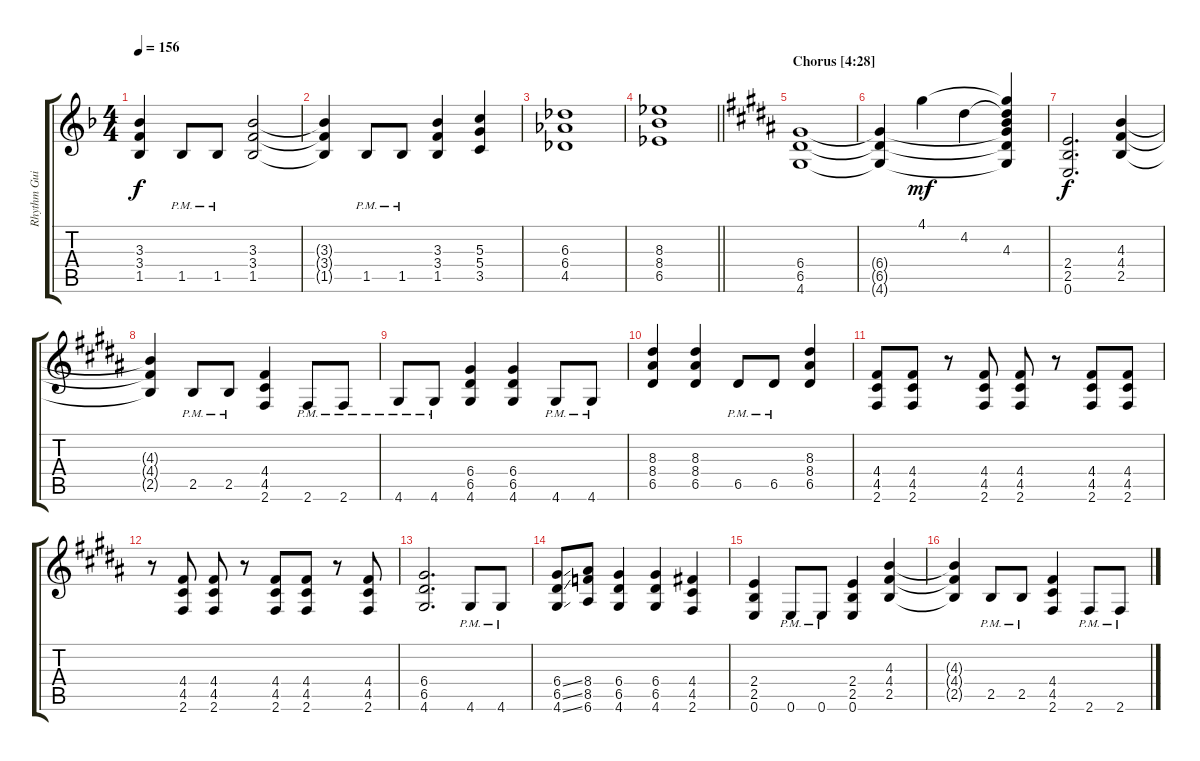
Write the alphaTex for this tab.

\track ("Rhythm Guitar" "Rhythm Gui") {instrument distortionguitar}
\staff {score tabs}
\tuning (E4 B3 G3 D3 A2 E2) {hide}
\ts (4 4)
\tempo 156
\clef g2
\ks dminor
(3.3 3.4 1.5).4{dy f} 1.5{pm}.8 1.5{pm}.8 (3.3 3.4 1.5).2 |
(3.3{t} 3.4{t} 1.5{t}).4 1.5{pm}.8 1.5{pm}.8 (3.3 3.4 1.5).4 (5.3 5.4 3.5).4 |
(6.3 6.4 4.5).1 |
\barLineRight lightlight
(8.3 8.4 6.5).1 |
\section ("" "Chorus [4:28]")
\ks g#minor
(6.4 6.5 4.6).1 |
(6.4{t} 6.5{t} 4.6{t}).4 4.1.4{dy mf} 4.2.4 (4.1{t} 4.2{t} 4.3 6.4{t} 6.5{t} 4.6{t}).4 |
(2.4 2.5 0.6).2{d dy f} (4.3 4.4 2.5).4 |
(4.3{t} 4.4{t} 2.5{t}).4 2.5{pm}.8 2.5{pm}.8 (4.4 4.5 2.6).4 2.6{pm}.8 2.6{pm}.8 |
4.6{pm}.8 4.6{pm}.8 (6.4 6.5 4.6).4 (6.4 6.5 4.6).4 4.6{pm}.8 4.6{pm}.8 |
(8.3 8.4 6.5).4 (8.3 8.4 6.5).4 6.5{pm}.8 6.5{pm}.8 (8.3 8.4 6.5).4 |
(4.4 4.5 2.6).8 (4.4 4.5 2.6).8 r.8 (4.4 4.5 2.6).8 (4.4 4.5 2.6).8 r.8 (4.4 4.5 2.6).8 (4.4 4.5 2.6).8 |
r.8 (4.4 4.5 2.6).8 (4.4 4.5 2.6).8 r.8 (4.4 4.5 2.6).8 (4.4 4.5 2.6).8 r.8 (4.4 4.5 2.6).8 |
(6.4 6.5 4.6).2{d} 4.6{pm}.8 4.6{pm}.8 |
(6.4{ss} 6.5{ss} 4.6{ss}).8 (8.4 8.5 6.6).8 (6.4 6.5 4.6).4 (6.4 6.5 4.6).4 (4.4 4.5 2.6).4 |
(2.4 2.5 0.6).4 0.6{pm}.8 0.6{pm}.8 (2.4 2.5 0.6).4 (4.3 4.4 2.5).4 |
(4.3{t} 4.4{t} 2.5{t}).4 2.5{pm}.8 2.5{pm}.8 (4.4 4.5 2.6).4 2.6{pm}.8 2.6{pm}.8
####################
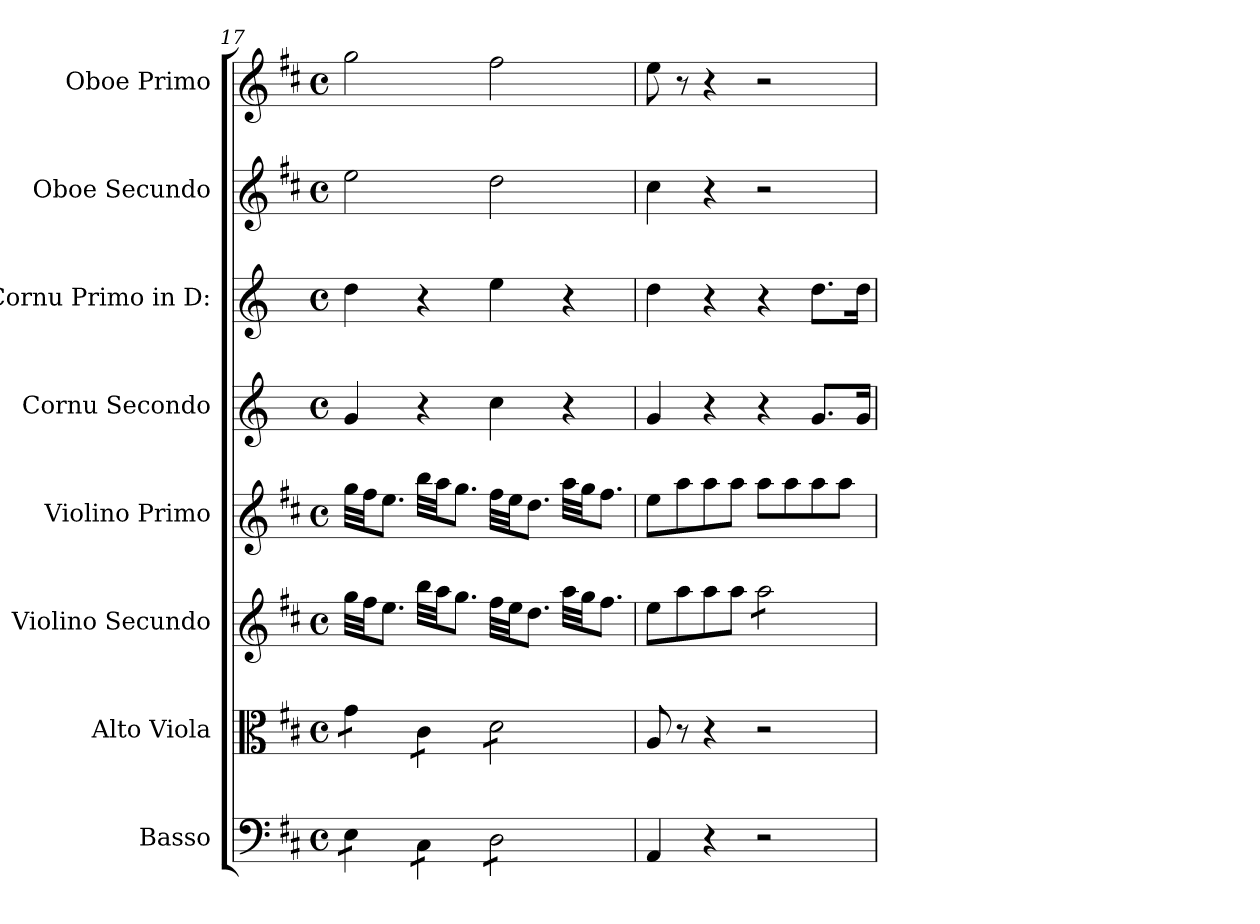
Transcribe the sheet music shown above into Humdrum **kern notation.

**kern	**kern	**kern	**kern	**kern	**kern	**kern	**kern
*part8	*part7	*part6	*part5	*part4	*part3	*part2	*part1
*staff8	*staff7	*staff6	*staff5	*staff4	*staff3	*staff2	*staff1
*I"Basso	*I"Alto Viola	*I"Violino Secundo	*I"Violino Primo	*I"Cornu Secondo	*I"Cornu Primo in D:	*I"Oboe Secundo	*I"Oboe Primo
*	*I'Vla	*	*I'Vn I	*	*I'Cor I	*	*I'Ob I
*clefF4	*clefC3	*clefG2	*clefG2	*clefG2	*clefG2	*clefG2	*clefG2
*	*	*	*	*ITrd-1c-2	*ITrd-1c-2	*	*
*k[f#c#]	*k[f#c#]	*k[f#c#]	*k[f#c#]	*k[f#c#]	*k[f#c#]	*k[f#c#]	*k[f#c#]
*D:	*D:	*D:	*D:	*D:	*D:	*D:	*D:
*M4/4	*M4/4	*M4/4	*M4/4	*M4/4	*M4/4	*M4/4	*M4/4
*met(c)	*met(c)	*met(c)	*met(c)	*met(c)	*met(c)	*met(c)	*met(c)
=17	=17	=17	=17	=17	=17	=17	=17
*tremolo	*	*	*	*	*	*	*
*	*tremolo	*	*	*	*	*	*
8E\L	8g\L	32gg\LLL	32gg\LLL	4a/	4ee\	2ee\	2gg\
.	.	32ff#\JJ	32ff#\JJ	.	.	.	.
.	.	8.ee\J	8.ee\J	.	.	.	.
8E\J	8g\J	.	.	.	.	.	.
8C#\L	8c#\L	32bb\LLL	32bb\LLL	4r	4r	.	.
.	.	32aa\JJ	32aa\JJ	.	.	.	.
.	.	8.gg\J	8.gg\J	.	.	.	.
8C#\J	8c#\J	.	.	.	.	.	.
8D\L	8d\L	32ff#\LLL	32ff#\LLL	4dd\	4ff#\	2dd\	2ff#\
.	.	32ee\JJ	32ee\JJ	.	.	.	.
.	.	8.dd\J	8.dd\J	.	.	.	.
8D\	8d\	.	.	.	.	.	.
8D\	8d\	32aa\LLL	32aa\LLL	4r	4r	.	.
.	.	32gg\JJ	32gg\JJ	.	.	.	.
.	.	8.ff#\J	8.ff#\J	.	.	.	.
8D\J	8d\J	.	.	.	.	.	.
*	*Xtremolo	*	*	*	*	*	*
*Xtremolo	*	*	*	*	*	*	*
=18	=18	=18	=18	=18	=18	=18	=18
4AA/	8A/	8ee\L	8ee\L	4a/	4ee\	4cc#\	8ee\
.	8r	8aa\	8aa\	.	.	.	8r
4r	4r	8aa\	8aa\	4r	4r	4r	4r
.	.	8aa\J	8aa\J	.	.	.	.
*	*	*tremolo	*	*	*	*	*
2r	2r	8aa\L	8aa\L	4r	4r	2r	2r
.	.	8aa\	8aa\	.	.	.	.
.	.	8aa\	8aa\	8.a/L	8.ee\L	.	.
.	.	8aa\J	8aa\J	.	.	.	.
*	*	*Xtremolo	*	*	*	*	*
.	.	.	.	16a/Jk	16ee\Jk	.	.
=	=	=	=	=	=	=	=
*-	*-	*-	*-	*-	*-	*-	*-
####################
Count the lines above that contain the string "kern", treating uppercase and lowercase as different. Reply with the number only.

2